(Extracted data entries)

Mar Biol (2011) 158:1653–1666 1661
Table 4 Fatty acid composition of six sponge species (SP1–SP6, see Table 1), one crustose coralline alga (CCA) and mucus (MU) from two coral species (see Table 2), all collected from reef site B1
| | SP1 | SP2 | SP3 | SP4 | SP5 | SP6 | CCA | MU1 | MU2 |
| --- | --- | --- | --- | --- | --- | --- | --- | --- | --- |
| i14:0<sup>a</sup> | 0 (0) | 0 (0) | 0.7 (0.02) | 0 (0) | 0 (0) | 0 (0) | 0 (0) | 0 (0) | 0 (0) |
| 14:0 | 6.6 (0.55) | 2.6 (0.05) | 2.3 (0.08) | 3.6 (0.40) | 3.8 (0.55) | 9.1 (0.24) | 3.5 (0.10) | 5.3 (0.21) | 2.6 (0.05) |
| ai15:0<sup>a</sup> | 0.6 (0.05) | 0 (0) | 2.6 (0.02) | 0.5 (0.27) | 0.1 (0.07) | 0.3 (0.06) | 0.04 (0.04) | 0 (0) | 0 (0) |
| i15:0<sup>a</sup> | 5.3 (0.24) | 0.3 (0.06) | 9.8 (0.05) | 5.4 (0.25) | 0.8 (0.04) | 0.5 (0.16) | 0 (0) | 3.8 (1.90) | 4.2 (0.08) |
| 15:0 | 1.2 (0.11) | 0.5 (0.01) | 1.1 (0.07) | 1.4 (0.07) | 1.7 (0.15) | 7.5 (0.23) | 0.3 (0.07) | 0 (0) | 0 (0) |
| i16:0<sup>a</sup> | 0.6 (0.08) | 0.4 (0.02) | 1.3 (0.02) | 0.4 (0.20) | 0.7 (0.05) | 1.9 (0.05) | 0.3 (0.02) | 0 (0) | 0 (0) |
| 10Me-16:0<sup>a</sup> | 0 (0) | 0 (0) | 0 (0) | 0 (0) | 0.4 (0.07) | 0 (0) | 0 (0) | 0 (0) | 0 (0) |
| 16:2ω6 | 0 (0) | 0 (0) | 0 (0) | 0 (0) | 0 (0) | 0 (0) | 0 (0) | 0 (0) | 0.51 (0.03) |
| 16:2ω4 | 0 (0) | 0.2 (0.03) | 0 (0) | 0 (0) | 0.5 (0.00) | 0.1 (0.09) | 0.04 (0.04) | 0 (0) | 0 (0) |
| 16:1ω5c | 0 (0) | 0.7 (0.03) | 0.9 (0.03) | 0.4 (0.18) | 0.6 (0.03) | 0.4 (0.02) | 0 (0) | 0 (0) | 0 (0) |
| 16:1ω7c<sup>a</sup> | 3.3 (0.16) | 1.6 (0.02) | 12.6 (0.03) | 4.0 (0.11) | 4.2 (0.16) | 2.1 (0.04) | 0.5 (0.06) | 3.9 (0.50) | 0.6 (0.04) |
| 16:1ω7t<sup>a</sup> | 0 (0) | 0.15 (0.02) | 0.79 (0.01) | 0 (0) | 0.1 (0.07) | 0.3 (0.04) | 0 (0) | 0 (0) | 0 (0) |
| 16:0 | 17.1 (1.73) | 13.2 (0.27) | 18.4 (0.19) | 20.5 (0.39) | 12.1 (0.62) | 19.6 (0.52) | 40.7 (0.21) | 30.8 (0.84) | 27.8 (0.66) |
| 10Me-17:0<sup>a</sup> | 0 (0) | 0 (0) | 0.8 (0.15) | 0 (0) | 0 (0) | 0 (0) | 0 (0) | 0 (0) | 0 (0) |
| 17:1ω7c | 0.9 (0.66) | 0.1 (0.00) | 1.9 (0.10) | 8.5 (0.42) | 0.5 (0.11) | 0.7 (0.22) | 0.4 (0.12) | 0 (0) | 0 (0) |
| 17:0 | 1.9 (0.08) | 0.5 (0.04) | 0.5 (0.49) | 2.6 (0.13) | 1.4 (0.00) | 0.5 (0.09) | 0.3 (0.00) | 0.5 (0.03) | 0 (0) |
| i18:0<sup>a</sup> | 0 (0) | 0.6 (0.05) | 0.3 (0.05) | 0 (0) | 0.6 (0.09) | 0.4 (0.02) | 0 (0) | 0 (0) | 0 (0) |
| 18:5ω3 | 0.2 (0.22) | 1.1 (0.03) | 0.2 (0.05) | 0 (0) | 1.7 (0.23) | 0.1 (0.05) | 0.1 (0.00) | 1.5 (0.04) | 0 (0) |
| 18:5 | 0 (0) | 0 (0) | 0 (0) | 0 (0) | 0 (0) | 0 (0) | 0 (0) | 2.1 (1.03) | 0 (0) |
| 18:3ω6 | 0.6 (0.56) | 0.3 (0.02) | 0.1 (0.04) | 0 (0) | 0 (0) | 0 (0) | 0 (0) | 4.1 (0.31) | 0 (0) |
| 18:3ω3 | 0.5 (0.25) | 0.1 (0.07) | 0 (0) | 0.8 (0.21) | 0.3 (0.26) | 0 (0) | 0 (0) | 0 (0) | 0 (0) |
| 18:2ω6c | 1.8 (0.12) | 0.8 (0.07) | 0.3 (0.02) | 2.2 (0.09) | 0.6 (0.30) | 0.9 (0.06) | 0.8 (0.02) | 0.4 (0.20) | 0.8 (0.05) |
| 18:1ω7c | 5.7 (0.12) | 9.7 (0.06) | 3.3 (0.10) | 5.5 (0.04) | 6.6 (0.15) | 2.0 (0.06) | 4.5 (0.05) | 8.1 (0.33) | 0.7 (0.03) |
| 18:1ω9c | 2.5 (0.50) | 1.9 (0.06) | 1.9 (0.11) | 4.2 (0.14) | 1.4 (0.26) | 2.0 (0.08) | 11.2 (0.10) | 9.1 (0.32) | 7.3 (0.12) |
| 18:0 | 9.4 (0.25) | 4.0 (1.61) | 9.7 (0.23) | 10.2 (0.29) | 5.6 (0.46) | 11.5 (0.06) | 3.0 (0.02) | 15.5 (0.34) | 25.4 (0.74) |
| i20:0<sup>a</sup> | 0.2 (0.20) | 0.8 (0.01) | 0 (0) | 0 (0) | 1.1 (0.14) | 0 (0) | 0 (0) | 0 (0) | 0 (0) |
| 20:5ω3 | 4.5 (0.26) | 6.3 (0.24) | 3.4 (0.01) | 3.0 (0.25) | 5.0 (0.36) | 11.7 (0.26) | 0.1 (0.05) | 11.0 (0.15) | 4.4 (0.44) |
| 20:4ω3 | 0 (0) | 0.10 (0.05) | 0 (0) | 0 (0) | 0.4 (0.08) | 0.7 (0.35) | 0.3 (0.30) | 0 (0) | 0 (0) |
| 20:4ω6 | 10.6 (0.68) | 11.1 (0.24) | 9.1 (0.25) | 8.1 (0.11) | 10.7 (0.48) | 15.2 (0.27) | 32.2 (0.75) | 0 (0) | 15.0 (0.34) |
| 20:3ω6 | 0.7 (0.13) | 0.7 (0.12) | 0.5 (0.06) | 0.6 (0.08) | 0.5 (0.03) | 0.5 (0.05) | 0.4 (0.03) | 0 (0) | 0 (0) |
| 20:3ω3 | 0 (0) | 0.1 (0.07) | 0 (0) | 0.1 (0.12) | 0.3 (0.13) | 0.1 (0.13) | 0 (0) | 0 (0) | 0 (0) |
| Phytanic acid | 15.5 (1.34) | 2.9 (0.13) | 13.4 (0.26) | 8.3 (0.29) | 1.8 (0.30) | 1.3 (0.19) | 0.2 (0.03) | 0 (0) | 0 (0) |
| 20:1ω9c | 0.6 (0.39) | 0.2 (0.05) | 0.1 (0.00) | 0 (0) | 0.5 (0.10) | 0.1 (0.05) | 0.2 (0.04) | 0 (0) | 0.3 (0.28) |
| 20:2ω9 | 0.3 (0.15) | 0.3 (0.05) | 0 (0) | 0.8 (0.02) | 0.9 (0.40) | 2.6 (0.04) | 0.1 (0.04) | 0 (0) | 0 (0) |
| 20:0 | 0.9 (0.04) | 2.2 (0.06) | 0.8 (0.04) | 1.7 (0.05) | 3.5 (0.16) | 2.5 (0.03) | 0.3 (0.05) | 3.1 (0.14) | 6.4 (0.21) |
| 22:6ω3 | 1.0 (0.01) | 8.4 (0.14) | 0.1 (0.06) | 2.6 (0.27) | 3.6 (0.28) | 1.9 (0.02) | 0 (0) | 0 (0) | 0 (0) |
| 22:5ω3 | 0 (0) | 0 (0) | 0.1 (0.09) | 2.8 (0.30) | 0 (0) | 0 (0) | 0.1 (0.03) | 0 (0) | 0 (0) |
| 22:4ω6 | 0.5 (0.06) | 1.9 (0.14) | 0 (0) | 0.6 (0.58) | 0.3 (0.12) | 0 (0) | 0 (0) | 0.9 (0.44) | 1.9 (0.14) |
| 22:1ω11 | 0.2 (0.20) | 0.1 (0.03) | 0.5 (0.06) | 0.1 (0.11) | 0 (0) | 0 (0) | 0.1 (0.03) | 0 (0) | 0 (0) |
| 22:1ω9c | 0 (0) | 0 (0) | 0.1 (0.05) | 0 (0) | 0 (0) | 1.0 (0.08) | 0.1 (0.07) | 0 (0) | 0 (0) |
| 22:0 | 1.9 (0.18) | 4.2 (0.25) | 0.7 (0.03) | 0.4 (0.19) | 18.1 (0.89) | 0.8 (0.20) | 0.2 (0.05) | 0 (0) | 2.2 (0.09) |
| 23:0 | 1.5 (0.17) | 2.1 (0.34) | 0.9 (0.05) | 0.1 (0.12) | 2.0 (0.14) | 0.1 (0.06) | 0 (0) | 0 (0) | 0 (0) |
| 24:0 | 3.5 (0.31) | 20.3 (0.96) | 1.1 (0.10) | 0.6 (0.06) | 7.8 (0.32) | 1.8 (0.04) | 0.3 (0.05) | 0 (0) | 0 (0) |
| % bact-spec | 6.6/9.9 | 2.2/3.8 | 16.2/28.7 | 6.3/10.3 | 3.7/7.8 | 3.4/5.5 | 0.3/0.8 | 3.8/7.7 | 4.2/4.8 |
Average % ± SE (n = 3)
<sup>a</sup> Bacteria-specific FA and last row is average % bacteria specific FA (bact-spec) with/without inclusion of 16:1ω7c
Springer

Problem description: Using the data above, reproduce exactly the lines between those holding "7.3 (0.12) |" and "4.4 (0.44) |", inclusive, and no others.

Expected answer:
| 18:1ω9c | 2.5 (0.50) | 1.9 (0.06) | 1.9 (0.11) | 4.2 (0.14) | 1.4 (0.26) | 2.0 (0.08) | 11.2 (0.10) | 9.1 (0.32) | 7.3 (0.12) |
| 18:0 | 9.4 (0.25) | 4.0 (1.61) | 9.7 (0.23) | 10.2 (0.29) | 5.6 (0.46) | 11.5 (0.06) | 3.0 (0.02) | 15.5 (0.34) | 25.4 (0.74) |
| i20:0<sup>a</sup> | 0.2 (0.20) | 0.8 (0.01) | 0 (0) | 0 (0) | 1.1 (0.14) | 0 (0) | 0 (0) | 0 (0) | 0 (0) |
| 20:5ω3 | 4.5 (0.26) | 6.3 (0.24) | 3.4 (0.01) | 3.0 (0.25) | 5.0 (0.36) | 11.7 (0.26) | 0.1 (0.05) | 11.0 (0.15) | 4.4 (0.44) |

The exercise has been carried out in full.